To live in this world
you must be able
to do three things:
to love what is mortal;
to hold it
against your bones knowing
your own life depends on it;
and, when the time comes to let it go,
to let it go.
What happened when I said good-bye to my dog is that I set my dog free, as well as a part of me that is forever connected to her. She showed me directly that the act of being committed to the wellbeing of another is a gift that never stops giving. The pain of letting her go transformed into the love that never dies. What I am left with is deep gratitude and a well of memories that make me smile.
A precious story about a precious sweetheart. Sophie spirit and sweetness will always live on in my heart.
So lovely.
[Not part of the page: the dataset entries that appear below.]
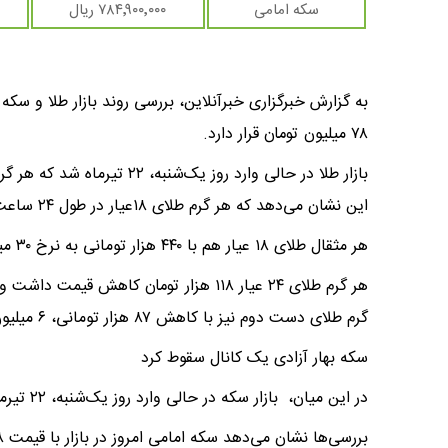
سکه امامی
۷۸۴٬۹۰۰٬۰۰۰ ریال
۷۸ میلیون تومان قرار دارد.
این نشان می‌دهد که هر گرم طلای ۱۸عیار در طول ۲۴ ساعت گذشته کاهش ۸۹ هزار تومانی قیمت را تجربه کرده است.
هر مثقال طلای ۱۸ عیار هم با ۴۴۰ هزار تومانی به نرخ ۳۰ میلیون و ۱۶۵ هزار تومان رسیده است.
گرم طلای دست دوم نیز با کاهش ۸۷ هزار تومانی، ۶ میلیون و ۸۷۳ هزار تومان در بازار قیمت‌گذاری شده است.
سکه بهار آزادی یک کانال سقوط کرد
در این میان، بازار سکه در حالی وارد روز یک‌شنبه، ۲۲ تیرماه شد که سکه در کانال ۷۸ میلیون تومان قرار گرفته است.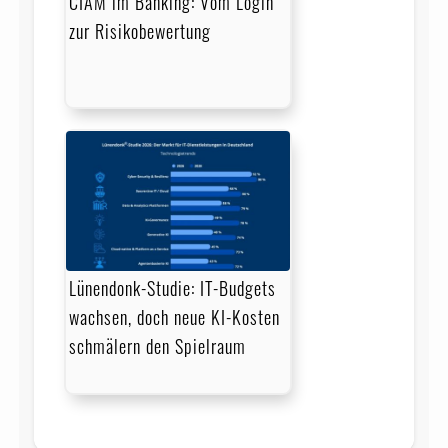
CIAM im Banking: Vom Login
zur Risikobewertung
Lünendonk-Studie: IT-Budgets
wachsen, doch neue KI-Kosten
schmälern den Spielraum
Almost at the same time my friend Barbara Marx Hubbard left her body. And the love you have for your dog I have for cats.
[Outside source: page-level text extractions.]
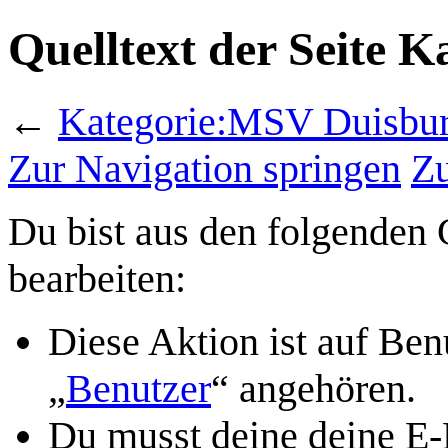
Quelltext der Seite 
←
Kategorie:MSV Duisbu
Zur Navigation springen
Zu
Du bist aus den folgenden G
bearbeiten:
Diese Aktion ist auf Ben
„
Benutzer
“ angehören.
Du musst deine deine E-M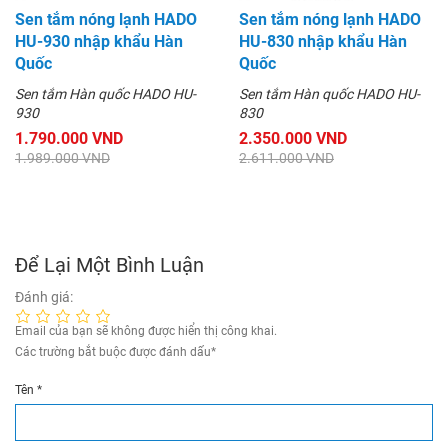
Sen tắm nóng lạnh HADO
Sen tắm nóng lạnh HADO
HU-930 nhập khẩu Hàn
HU-830 nhập khẩu Hàn
Quốc
Quốc
Sen tắm Hàn quốc HADO HU-
Sen tắm Hàn quốc HADO HU-
930
830
1.790.000 VND
2.350.000 VND
1.989.000 VND
2.611.000 VND
Để Lại Một Bình Luận
Đánh giá:
Email của bạn sẽ không được hiển thị công khai.
Các trường bắt buộc được đánh dấu
*
Tên
*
I am sure this blog touched all of us who let go of a prescious sentient in our lives. Thank you for writing so beautifully about Sophie.
Thanks Diane. I wanted to honor that little character who gave so much!
Kathleen, Everything you write is so heartfelt and this one is tops. I know you loved Sophie to the moon and back and what grace you have in letting her go. I honor that!
Thank you Nina. You know the love. We would do anything for them, and they for us!
A big hug to you Kathleen!
With love, Billie
I feel it Billie. You would have liked Sophie!
No one who has shared a beloved connection with a companion such as yours could possibly read your post without shedding a tear for all of the connections we’ve shared, grieving and exuding joy at the same time over our loss and our tremendous gain. Thank you for sharing this, Kathleen.
Thank you Gary. We are the lucky ones…..those who know the love of an animal so true.
Blessings to you Kathleen. I so enjoyed your sharing the experience. I love the way you write and express yourself.
Thank you. Sophie was happy I shared our love story.
Dogs bring unspeakable amounts of joy. I’m so sorry for your loss.
Unspeakable!! Thank you Courtney.
Very sweet story. Thank you for sharing it with us, using your gift of writing.
Thank you Lynette. Words do connect us, as we all know the love.
Love to you, Kathleen. Sophie will be missed.
Thank you Francine. The house feels very empty!
I shared Sophie’s and your love story on Facebook Kathleen because you were kind enough to share. I botched the day of one of my dog’s passing. We made the call with the advice of the vet
but it was too soon for her. I felt awful and then one day, a few months later at an animal communication workshop, she came bouncing up to me during the meditation and let me know how happy she was and not to worry, that I had not screwed up after all. It was a huge surprise and deep relief. Dogs really do give us the experience of deepest love and devotion. Sending appreciation for you………………..
Thank you Candy. They are so very forgiving!